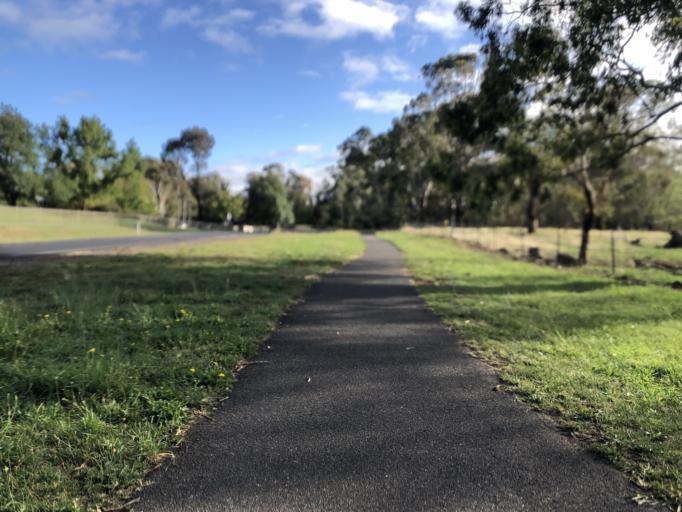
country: AU
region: New South Wales
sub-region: Orange Municipality
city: Orange
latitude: -33.3231
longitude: 149.0862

━━━━

● **Exercise brief**: Reproduce each line of the items above verbatim, leaving out the pictures.

● **Result for this task**:
country: AU
region: New South Wales
sub-region: Orange Municipality
city: Orange
latitude: -33.3231
longitude: 149.0862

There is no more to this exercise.